Exercise directions |
Reproduce every one of the source records below, line for line and without any changes.

Source records:

*-*-*

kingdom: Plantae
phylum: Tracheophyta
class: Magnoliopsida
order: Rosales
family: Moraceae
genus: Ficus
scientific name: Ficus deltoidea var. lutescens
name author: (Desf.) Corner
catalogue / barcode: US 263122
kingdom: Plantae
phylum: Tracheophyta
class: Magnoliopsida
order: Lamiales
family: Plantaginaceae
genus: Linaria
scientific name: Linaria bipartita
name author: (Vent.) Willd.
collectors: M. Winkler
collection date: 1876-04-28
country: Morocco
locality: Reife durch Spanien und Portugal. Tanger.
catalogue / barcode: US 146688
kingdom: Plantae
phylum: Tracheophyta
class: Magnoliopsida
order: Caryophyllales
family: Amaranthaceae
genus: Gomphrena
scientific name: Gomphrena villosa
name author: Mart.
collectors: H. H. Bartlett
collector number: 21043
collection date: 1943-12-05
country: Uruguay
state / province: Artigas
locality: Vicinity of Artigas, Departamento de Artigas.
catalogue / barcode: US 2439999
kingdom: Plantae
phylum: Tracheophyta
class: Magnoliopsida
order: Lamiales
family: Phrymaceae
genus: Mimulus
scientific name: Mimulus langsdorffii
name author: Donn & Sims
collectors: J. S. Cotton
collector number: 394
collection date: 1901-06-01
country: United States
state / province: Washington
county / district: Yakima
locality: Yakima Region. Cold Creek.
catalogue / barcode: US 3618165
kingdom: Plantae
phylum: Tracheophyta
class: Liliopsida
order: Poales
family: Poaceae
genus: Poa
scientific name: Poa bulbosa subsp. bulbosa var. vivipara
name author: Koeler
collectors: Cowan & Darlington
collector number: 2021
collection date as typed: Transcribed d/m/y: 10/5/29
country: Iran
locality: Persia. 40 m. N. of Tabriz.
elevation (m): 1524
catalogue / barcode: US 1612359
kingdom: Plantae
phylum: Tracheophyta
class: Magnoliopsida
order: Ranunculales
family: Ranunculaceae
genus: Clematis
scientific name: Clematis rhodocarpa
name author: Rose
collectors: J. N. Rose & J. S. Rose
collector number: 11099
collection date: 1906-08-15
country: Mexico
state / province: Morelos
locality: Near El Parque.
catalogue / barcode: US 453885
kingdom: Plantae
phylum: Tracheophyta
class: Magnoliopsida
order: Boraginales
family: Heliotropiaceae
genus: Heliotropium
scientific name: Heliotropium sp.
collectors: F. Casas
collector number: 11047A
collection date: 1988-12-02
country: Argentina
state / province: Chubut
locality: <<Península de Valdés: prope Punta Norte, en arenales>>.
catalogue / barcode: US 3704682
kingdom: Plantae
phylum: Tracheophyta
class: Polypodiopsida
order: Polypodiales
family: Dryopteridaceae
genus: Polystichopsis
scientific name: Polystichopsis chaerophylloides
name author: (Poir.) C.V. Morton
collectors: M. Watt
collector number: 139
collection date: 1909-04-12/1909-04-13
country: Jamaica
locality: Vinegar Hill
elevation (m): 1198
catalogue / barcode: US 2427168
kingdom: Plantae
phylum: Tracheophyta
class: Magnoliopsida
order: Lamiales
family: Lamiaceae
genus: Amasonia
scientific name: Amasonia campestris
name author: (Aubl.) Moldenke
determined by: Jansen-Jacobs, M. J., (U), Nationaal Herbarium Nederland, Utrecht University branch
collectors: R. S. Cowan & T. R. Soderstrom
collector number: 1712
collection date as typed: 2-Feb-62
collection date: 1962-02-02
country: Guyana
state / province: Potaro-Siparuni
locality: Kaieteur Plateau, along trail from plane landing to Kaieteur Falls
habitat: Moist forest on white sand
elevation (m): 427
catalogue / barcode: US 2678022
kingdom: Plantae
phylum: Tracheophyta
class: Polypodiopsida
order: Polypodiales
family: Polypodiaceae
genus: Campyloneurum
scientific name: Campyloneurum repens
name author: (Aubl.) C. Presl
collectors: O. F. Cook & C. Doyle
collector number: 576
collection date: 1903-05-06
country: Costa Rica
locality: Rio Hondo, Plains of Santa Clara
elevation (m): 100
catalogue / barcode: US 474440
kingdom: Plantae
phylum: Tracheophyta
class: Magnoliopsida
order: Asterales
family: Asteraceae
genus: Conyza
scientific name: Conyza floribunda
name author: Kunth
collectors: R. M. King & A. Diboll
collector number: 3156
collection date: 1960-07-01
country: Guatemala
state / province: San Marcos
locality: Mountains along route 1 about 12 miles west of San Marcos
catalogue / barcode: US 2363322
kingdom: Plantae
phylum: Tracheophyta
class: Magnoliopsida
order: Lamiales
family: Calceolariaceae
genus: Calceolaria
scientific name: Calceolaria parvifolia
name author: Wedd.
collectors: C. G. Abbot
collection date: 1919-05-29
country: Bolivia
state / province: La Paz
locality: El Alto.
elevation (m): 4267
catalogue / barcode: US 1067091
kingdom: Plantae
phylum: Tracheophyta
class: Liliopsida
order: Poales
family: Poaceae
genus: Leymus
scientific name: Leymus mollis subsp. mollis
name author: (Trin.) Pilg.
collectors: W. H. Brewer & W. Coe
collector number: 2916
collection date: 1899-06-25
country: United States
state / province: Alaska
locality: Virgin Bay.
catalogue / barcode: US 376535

*-*-*

Answer for this exercise |
kingdom: Plantae
phylum: Tracheophyta
class: Magnoliopsida
order: Rosales
family: Moraceae
genus: Ficus
scientific name: Ficus deltoidea var. lutescens
name author: (Desf.) Corner
catalogue / barcode: US 263122
kingdom: Plantae
phylum: Tracheophyta
class: Magnoliopsida
order: Lamiales
family: Plantaginaceae
genus: Linaria
scientific name: Linaria bipartita
name author: (Vent.) Willd.
collectors: M. Winkler
collection date: 1876-04-28
country: Morocco
locality: Reife durch Spanien und Portugal. Tanger.
catalogue / barcode: US 146688
kingdom: Plantae
phylum: Tracheophyta
class: Magnoliopsida
order: Caryophyllales
family: Amaranthaceae
genus: Gomphrena
scientific name: Gomphrena villosa
name author: Mart.
collectors: H. H. Bartlett
collector number: 21043
collection date: 1943-12-05
country: Uruguay
state / province: Artigas
locality: Vicinity of Artigas, Departamento de Artigas.
catalogue / barcode: US 2439999
kingdom: Plantae
phylum: Tracheophyta
class: Magnoliopsida
order: Lamiales
family: Phrymaceae
genus: Mimulus
scientific name: Mimulus langsdorffii
name author: Donn & Sims
collectors: J. S. Cotton
collector number: 394
collection date: 1901-06-01
country: United States
state / province: Washington
county / district: Yakima
locality: Yakima Region. Cold Creek.
catalogue / barcode: US 3618165
kingdom: Plantae
phylum: Tracheophyta
class: Liliopsida
order: Poales
family: Poaceae
genus: Poa
scientific name: Poa bulbosa subsp. bulbosa var. vivipara
name author: Koeler
collectors: Cowan & Darlington
collector number: 2021
collection date as typed: Transcribed d/m/y: 10/5/29
country: Iran
locality: Persia. 40 m. N. of Tabriz.
elevation (m): 1524
catalogue / barcode: US 1612359
kingdom: Plantae
phylum: Tracheophyta
class: Magnoliopsida
order: Ranunculales
family: Ranunculaceae
genus: Clematis
scientific name: Clematis rhodocarpa
name author: Rose
collectors: J. N. Rose & J. S. Rose
collector number: 11099
collection date: 1906-08-15
country: Mexico
state / province: Morelos
locality: Near El Parque.
catalogue / barcode: US 453885
kingdom: Plantae
phylum: Tracheophyta
class: Magnoliopsida
order: Boraginales
family: Heliotropiaceae
genus: Heliotropium
scientific name: Heliotropium sp.
collectors: F. Casas
collector number: 11047A
collection date: 1988-12-02
country: Argentina
state / province: Chubut
locality: <<Península de Valdés: prope Punta Norte, en arenales>>.
catalogue / barcode: US 3704682
kingdom: Plantae
phylum: Tracheophyta
class: Polypodiopsida
order: Polypodiales
family: Dryopteridaceae
genus: Polystichopsis
scientific name: Polystichopsis chaerophylloides
name author: (Poir.) C.V. Morton
collectors: M. Watt
collector number: 139
collection date: 1909-04-12/1909-04-13
country: Jamaica
locality: Vinegar Hill
elevation (m): 1198
catalogue / barcode: US 2427168
kingdom: Plantae
phylum: Tracheophyta
class: Magnoliopsida
order: Lamiales
family: Lamiaceae
genus: Amasonia
scientific name: Amasonia campestris
name author: (Aubl.) Moldenke
determined by: Jansen-Jacobs, M. J., (U), Nationaal Herbarium Nederland, Utrecht University branch
collectors: R. S. Cowan & T. R. Soderstrom
collector number: 1712
collection date as typed: 2-Feb-62
collection date: 1962-02-02
country: Guyana
state / province: Potaro-Siparuni
locality: Kaieteur Plateau, along trail from plane landing to Kaieteur Falls
habitat: Moist forest on white sand
elevation (m): 427
catalogue / barcode: US 2678022
kingdom: Plantae
phylum: Tracheophyta
class: Polypodiopsida
order: Polypodiales
family: Polypodiaceae
genus: Campyloneurum
scientific name: Campyloneurum repens
name author: (Aubl.) C. Presl
collectors: O. F. Cook & C. Doyle
collector number: 576
collection date: 1903-05-06
country: Costa Rica
locality: Rio Hondo, Plains of Santa Clara
elevation (m): 100
catalogue / barcode: US 474440
kingdom: Plantae
phylum: Tracheophyta
class: Magnoliopsida
order: Asterales
family: Asteraceae
genus: Conyza
scientific name: Conyza floribunda
name author: Kunth
collectors: R. M. King & A. Diboll
collector number: 3156
collection date: 1960-07-01
country: Guatemala
state / province: San Marcos
locality: Mountains along route 1 about 12 miles west of San Marcos
catalogue / barcode: US 2363322
kingdom: Plantae
phylum: Tracheophyta
class: Magnoliopsida
order: Lamiales
family: Calceolariaceae
genus: Calceolaria
scientific name: Calceolaria parvifolia
name author: Wedd.
collectors: C. G. Abbot
collection date: 1919-05-29
country: Bolivia
state / province: La Paz
locality: El Alto.
elevation (m): 4267
catalogue / barcode: US 1067091
kingdom: Plantae
phylum: Tracheophyta
class: Liliopsida
order: Poales
family: Poaceae
genus: Leymus
scientific name: Leymus mollis subsp. mollis
name author: (Trin.) Pilg.
collectors: W. H. Brewer & W. Coe
collector number: 2916
collection date: 1899-06-25
country: United States
state / province: Alaska
locality: Virgin Bay.
catalogue / barcode: US 376535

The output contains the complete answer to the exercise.